Ein Jahr Corona: “Ich muss mich erst mal wieder an die Welt gewöhnen”

Ein Jahr Corona
“Ich muss mich erst mal wieder an die Welt gewöhnen”

© Maksfoto (Symbolfoto) / Shutterstock

Ein Jahr Corona und kein Ende in Sicht. Was macht das Virus mit uns? Es macht uns wunderlich. Unsere Autorin scheitert schon am Kontakt mit Fremden.

Am Wochenende habe ich meinen ersten Ausflug seit dem Herbst gemacht. Ich fuhr mit dem Regionalzug zu Freunden aufs Land, und schon am Bahnhof fühlte ich mich nicht wie nach drei Monaten Winter, sondern wie nach zwölf Monaten Winterschlaf. All diese Menschen – und was die anhaben! Trägt man das jetzt?   

Meine seit Pandemiebeginn eingeübte Hygienestrategie, Türen mit dem Ellenbogen und Knöpfe mit dem Zeigefingerknöchel zu bedienen, scheiterte schon am Ticketautomaten. Die Tasten standen so eng beieinander, dass ich eine meiner Fingerkuppen verseuchen musste. Uah, eklig! Noch nie habe ich mich so nach Desinfektionsmittel gesehnt.

All diese Menschen – und was die anhaben! Trägt man das jetzt?   

Ultimativ kontaminiert fühlte ich mich im Zug, obwohl ich mit maximalem Abstand zu anderen Mitreisenden saß. Die Kopfstützen glänzten so speckig, dass ich es mir unter Androhung von Selbstzüchtigung verbot, mich anzulehnen. Unwillkürlich musste ich an meine letzte Fernreise denken, als ich in einem aseptisch sauberen Schnellzug durch Taiwan raste.

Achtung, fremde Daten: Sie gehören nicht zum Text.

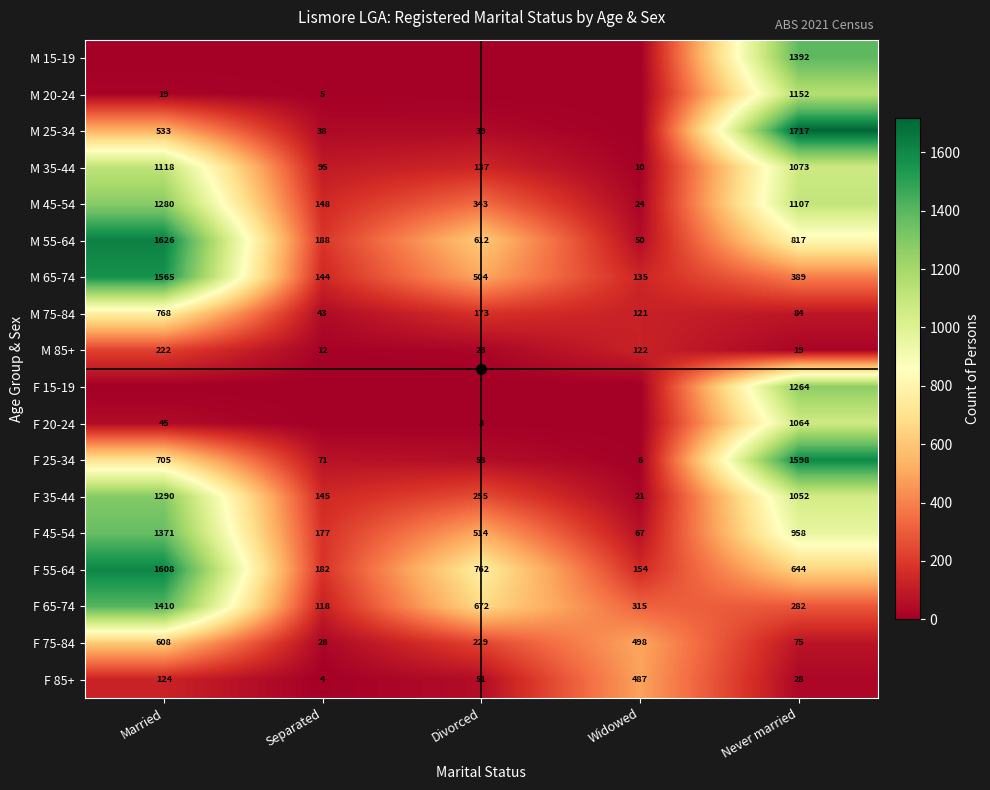

What is the difference between the M 85+ values at Separated and Married?

210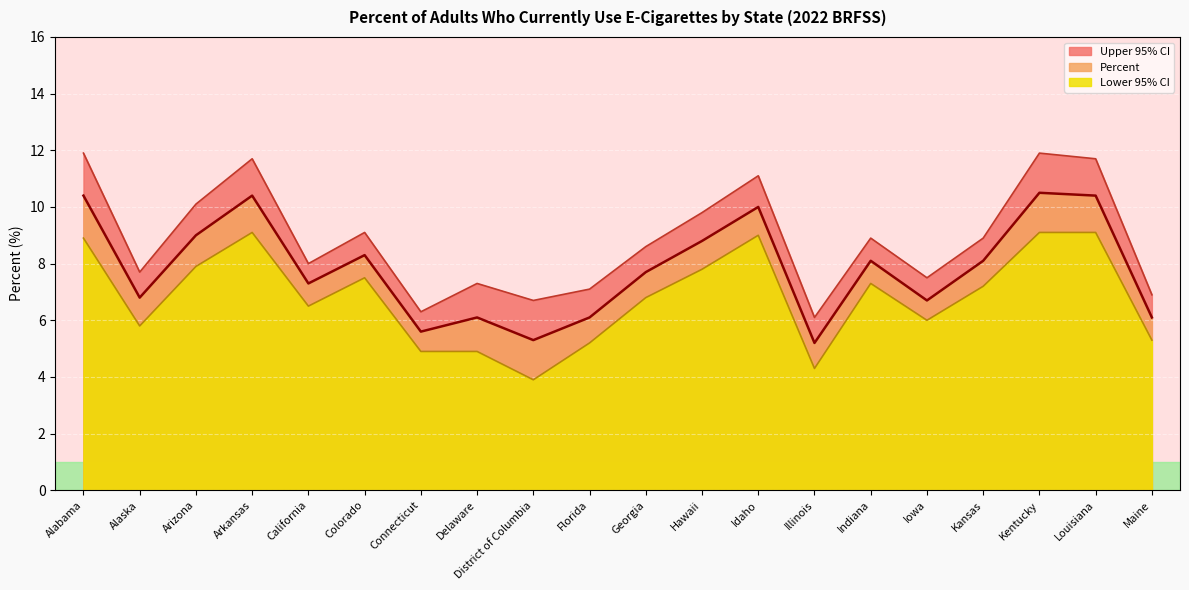

At which label does Lower 95% CI reach its minimum?

District of Columbia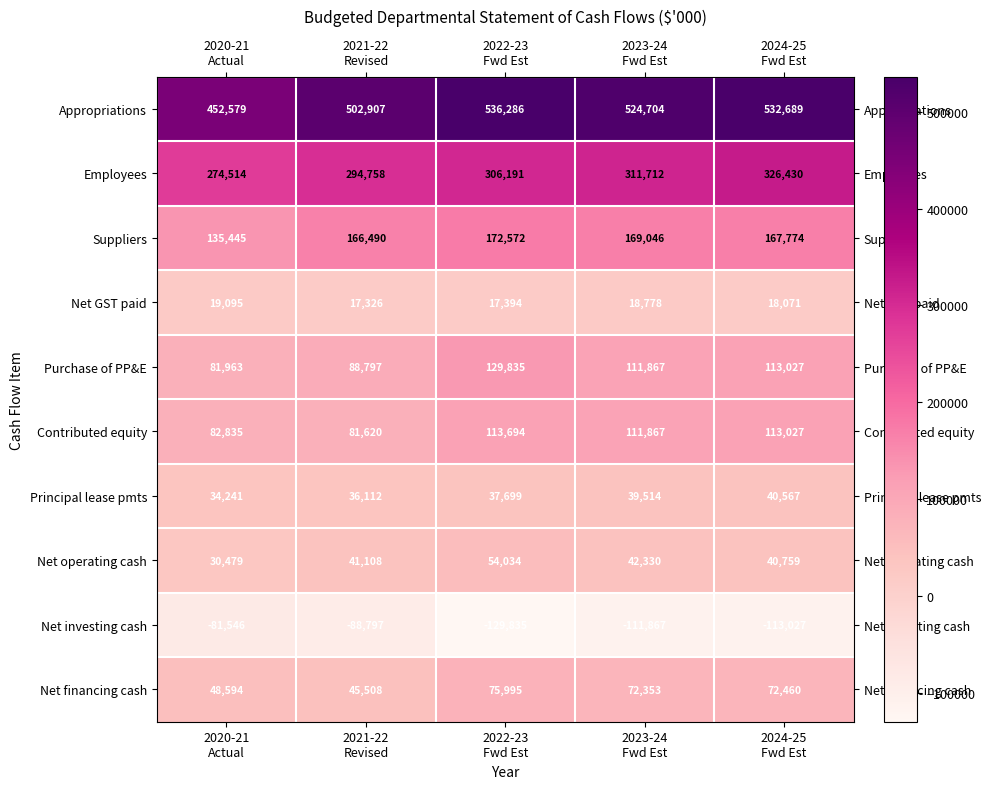

What is the total value across all series at 2022-23
Fwd Est?

1313865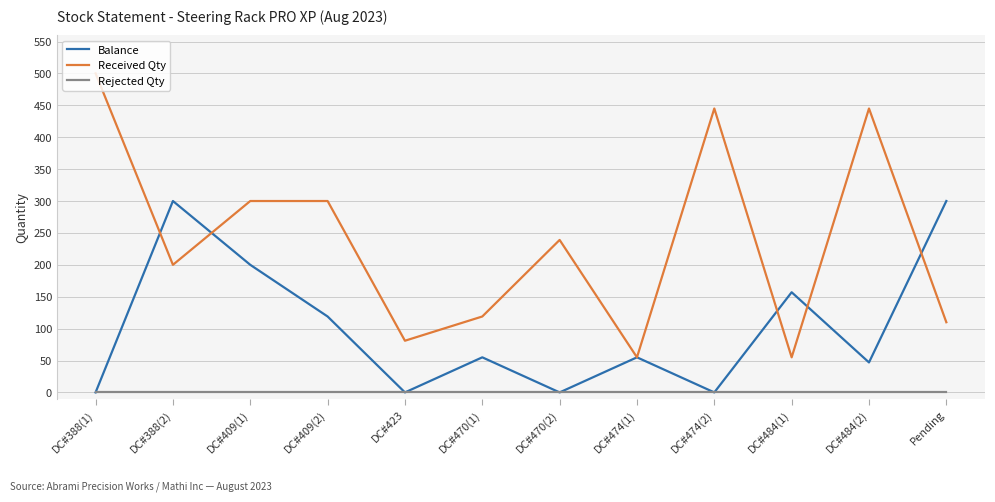

True or false: Balance has more than 2 points higher than both neighbors.

True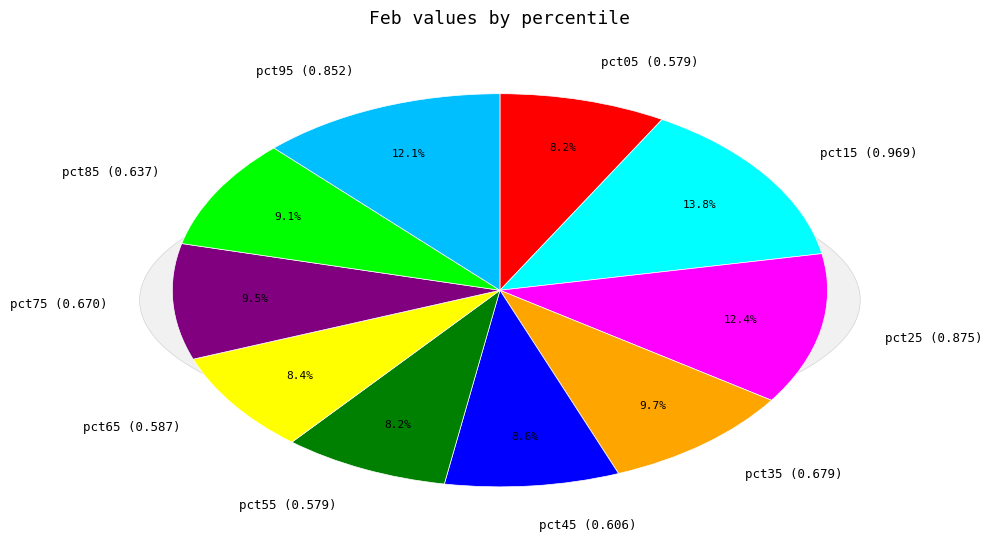

The pct25 slice represents 4% of the pie. True or false?

False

Mit jeder Faser konnte ich plötzlich spüren, was Corona ans Tageslicht geholt hat: Dass Deutschland den Anschluss verloren hat, uneinholbar rückständig ist, bei der Digitalisierung, der Bildung, beim Impfen und eben auch bei der Mobilität.

Beim trüben Blick durchs Fenster, das von einem Grauschleier aus Schmutz verhängt war, schoss mir auch immer wieder der Gedanke durchs paranoide Gehirn: “Mit dieser Fahrt im Bummelzug riskiere ich mein Leben.” Ein Jahr Horrornachrichten, Homeoffice und Lockdown hat Spuren hinterlassen.

Wie wunderlich ich wirklich geworden bin, merkte ich aber erst am Ziel meiner Reise, im realen Kontakt zu fremden Menschen. Ich sitze bei den Freunden im Garten, und deren Nachbarn stellen mir ganz normale Fragen: Welche Musik hörst du? Was waren deine besten Reisen? Zeig mal, welches Buch liest du da? Äm ja, wie war das noch gleich, wo war ich noch überall, und wie hießen die Bands, die ich mag? Warum guckt der mich so komisch an? Rede ich zu viel, zu wenig, zu laut? Nach vielen Monaten voller digitaler und rarer realer Kontakte ist schon ein Live-Small-Talk eine Herausforderung.

Ich hoffe, die Lockerungen erfolgen langsam, damit meine verschlossene Lockdown-Psyche hinterherkommt.

Wie soll das erst werden, wenn ich eines Tages nicht mehr nur im Bummelzug, sondern mit dem Flugzeug verreise? Ein Jahr Corona hat mich dem Leben dermaßen entfremdet, dass mir halbwegs entfernte Länder das weltentwöhnte Hirn schlicht wegpusten werden. Und auf einem anderen Kontinent würde ich mich in meiner aktuellen Verfassung wahrscheinlich wie eine Mutantin auf einem falschen Planeten fühlen. Ich denke, ich sollte mit dem Baggersee im Norden der Stadt beginnen, und mich von dort aus langsam bis zur Ostsee hocharbeiten, bevor ich wieder in einen Flieger steige.